I have caused much aggravation to my dear sweet child by assuming what it is she is trying to say. How frustrating it must be for her to know so many words, but not know how to say them! This evening she kept saying the same word over and over ("bodo"), and I would immediately presume to know what she was saying (baby, bubble, book?). She became so frustrated with me that she collapsed on the floor in tears! Finally I asked her, "Josie do you want a bottle?" and she looked up nodding with tear-filled eyes saying "yoh, yoh, yoh" (her version of yes). She was only asking to go to bed, but I wasn't even trying to listen to her, because I wasn't ready to put her to bed! How often I must do this with my friends and family as well. Hearing only the words I want to hear, not listening to what it is I am really being told. What's worse is that I ignore God in the same way...choosing to listen to only part of what it is he is teaching me. So much of our conversations can be more fully understood if we took the time to pay attention to the words, emotions, and nonverbal language that is all being communicated at the same time. I would have known that Josie was already preparing for bed before she came to me asking for a bottle.

On to a lighter note:

3) Balloons and bubbles are fascinating things. Josie informs me of this every time we enter the grocery store or during evening bathes. Her innocent excitement is apparent to everyone in the aisle when she points and says "bawoos" (it gets even more exciting when we checkout and there are a lot of bawoos!) She even gets worked up when she sees a balloon on her winnie-the-pooh movie!

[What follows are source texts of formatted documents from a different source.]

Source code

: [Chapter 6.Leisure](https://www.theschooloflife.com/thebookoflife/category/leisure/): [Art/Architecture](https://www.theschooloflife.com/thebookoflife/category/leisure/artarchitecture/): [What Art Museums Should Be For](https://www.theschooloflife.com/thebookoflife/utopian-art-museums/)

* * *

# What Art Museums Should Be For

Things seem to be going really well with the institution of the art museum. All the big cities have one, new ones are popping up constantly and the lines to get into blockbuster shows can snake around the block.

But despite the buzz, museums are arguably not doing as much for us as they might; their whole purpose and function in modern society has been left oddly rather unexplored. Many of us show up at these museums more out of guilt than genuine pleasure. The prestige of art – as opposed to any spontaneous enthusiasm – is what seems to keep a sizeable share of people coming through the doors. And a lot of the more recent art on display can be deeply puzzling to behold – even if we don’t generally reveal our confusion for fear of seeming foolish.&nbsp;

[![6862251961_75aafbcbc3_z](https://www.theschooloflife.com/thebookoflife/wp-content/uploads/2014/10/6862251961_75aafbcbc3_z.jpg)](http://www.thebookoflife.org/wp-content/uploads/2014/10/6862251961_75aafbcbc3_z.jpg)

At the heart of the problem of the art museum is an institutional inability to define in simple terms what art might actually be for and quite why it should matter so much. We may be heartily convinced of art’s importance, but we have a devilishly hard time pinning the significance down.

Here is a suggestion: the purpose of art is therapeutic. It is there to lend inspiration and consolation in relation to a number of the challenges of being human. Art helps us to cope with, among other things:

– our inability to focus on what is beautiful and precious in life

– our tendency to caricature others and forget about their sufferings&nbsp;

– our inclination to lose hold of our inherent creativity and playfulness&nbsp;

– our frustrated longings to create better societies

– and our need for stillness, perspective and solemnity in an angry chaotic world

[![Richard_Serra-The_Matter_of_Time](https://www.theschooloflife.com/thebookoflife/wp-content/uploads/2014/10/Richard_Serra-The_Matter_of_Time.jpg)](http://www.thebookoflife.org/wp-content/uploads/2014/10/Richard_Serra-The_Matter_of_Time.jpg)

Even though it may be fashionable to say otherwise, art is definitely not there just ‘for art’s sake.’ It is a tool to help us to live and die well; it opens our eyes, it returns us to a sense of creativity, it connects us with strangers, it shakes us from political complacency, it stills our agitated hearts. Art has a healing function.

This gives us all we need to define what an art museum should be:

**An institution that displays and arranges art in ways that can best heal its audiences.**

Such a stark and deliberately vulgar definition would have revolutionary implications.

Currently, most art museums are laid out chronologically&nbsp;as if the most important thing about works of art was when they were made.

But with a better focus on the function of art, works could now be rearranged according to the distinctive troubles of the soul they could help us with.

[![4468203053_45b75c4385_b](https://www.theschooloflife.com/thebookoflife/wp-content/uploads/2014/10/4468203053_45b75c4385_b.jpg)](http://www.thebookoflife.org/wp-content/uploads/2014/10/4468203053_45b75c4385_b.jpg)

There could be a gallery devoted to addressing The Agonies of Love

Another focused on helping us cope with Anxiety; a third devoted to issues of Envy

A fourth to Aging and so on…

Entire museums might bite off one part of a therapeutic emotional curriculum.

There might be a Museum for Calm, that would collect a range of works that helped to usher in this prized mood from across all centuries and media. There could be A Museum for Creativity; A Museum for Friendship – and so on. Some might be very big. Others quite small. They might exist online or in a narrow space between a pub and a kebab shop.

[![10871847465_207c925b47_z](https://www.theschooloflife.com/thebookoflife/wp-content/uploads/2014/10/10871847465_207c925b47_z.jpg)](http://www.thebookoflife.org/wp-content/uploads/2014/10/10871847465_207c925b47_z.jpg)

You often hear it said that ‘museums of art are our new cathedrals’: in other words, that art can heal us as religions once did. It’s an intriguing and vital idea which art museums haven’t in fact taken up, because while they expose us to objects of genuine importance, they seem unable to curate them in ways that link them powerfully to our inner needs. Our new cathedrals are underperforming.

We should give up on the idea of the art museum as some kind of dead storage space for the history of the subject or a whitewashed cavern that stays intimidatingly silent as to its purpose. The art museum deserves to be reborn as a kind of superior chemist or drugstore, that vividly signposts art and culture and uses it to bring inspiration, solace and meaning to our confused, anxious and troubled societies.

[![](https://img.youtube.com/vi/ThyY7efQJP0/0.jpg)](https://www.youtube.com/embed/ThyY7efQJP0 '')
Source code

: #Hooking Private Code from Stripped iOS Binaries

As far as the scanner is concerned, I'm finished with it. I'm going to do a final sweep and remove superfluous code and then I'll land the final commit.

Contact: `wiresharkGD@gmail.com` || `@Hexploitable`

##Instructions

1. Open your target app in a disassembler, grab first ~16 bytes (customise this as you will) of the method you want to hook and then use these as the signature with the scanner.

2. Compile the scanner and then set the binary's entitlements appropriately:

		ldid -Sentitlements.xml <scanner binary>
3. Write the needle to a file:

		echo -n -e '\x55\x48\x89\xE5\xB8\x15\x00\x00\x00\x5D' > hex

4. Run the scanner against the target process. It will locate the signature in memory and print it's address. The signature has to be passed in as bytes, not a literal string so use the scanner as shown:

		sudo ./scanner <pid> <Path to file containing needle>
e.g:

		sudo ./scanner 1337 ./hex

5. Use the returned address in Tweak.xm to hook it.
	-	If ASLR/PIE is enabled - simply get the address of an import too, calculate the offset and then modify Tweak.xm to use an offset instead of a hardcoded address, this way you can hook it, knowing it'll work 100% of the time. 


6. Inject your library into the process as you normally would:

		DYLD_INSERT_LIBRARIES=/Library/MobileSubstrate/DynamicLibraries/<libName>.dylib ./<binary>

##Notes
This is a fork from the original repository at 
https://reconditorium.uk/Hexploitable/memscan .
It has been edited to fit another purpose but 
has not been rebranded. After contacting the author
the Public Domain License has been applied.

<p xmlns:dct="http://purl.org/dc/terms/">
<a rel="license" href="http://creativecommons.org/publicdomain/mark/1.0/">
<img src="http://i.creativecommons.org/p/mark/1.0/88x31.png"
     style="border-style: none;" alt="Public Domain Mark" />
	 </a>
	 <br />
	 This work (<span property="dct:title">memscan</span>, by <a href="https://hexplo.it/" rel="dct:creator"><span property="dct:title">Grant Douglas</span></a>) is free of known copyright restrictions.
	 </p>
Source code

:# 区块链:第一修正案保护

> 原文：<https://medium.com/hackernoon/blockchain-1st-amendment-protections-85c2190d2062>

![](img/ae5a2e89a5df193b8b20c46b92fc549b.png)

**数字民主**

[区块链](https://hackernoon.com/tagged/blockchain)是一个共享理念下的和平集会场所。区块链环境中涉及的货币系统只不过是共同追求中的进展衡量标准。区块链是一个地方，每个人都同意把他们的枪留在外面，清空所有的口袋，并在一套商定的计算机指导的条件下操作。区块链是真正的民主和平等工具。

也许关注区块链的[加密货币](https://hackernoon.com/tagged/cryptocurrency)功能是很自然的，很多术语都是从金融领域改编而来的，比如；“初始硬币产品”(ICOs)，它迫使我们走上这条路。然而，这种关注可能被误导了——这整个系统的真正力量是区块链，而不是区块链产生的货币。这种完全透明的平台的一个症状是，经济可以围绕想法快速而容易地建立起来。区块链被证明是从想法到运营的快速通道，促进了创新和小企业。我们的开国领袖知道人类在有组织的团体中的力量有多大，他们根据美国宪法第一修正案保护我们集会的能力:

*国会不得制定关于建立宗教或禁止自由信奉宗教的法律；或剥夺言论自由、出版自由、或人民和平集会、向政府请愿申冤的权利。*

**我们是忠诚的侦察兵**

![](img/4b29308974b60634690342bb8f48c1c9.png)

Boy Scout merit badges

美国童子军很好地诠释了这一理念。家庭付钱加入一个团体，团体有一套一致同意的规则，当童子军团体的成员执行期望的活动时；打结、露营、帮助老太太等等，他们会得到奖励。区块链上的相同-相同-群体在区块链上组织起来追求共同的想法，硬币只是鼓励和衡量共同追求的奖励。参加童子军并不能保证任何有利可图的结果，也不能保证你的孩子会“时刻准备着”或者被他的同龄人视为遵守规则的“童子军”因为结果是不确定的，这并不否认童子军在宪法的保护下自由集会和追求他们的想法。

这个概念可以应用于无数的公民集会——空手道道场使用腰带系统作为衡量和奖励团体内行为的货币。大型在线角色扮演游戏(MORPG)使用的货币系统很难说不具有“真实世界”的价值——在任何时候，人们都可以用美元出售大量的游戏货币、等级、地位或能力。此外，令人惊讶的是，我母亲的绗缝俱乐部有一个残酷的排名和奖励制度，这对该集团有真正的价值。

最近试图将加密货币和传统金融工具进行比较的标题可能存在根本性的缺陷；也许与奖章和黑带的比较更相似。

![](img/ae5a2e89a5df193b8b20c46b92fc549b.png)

4) Sing often. I love to sing, but not until recently did I find that Josie sings when I sing. I used to just sing to her right before naps and bedtime, but now realize that song should be gracing our time together throughout the day. She does not sing alone yet, but I am honored that I can teach her the joy of music by singing often around her. I can't wait for her to sing the same hymns I cherish so much. I believe the Lord would be pleased if I graced our home with song as well, since worshiping with song does not have to be just a sunday church event. I hope Josie will learn to sing freely to the Lord without hesitation. My hope is for worshipful song to be integrated into every day activities, and for her to bring cheer to those around her by worshiping our Lord often with song.

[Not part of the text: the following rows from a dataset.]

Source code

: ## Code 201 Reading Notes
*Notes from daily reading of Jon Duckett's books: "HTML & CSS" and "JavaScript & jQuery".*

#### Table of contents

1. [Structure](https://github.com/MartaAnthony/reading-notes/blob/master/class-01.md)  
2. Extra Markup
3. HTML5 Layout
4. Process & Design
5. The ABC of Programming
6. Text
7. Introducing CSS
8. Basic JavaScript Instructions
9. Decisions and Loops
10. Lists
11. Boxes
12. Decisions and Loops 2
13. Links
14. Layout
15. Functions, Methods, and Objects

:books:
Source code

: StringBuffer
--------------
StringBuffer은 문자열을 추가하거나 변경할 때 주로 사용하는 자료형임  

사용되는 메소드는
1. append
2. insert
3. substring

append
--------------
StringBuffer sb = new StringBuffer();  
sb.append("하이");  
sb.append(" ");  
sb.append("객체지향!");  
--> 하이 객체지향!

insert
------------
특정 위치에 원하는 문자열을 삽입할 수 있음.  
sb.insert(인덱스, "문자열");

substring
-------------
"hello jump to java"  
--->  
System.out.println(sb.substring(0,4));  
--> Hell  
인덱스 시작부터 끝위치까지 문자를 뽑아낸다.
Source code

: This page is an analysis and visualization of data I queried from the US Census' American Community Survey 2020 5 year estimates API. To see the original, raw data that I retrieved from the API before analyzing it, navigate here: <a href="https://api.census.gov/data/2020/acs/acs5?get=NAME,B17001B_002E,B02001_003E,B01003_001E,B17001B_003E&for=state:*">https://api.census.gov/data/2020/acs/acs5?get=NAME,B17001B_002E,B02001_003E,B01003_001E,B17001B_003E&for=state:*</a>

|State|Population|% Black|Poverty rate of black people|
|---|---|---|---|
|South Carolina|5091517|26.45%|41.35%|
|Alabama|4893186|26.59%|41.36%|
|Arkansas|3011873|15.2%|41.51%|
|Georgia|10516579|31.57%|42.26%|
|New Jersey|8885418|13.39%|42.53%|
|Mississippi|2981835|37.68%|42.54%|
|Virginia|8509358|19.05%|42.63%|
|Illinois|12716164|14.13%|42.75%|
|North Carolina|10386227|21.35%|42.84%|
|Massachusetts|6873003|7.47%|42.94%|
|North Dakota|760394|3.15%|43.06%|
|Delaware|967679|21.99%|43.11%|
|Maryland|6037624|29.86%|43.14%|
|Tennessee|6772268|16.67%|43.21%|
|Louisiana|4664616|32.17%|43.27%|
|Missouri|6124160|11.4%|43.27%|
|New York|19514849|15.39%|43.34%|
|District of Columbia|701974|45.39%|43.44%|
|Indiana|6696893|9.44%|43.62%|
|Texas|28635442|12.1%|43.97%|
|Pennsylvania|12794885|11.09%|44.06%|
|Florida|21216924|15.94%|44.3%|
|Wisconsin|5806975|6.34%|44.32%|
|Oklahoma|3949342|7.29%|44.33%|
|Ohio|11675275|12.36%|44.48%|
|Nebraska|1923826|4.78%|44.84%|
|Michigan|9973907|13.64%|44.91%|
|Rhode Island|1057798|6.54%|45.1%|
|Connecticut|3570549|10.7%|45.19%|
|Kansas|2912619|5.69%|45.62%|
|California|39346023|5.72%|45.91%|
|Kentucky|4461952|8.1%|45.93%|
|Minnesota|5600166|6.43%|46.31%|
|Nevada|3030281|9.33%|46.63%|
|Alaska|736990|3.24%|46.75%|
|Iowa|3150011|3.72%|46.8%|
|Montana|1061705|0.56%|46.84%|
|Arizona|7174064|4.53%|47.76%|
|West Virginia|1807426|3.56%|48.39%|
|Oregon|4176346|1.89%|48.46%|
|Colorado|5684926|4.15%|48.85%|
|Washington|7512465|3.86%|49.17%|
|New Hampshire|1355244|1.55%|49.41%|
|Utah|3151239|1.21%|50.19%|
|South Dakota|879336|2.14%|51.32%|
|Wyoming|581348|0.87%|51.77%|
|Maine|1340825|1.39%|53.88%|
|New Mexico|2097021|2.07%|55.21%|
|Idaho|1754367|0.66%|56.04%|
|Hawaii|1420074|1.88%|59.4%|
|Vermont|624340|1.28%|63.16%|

So it's been a long road so far with a huge learning curve. I feel honored and blessed to have this opportunity to love my daughter, our future child(ren), and my husband. I continue to pray for guidance and for the Lord to show me how to love well. I pray for humility in knowing my own Father better: that I would be open to understanding who he really is and how he reveals his nature to us in Scripture and in our life. May the glory always be to him.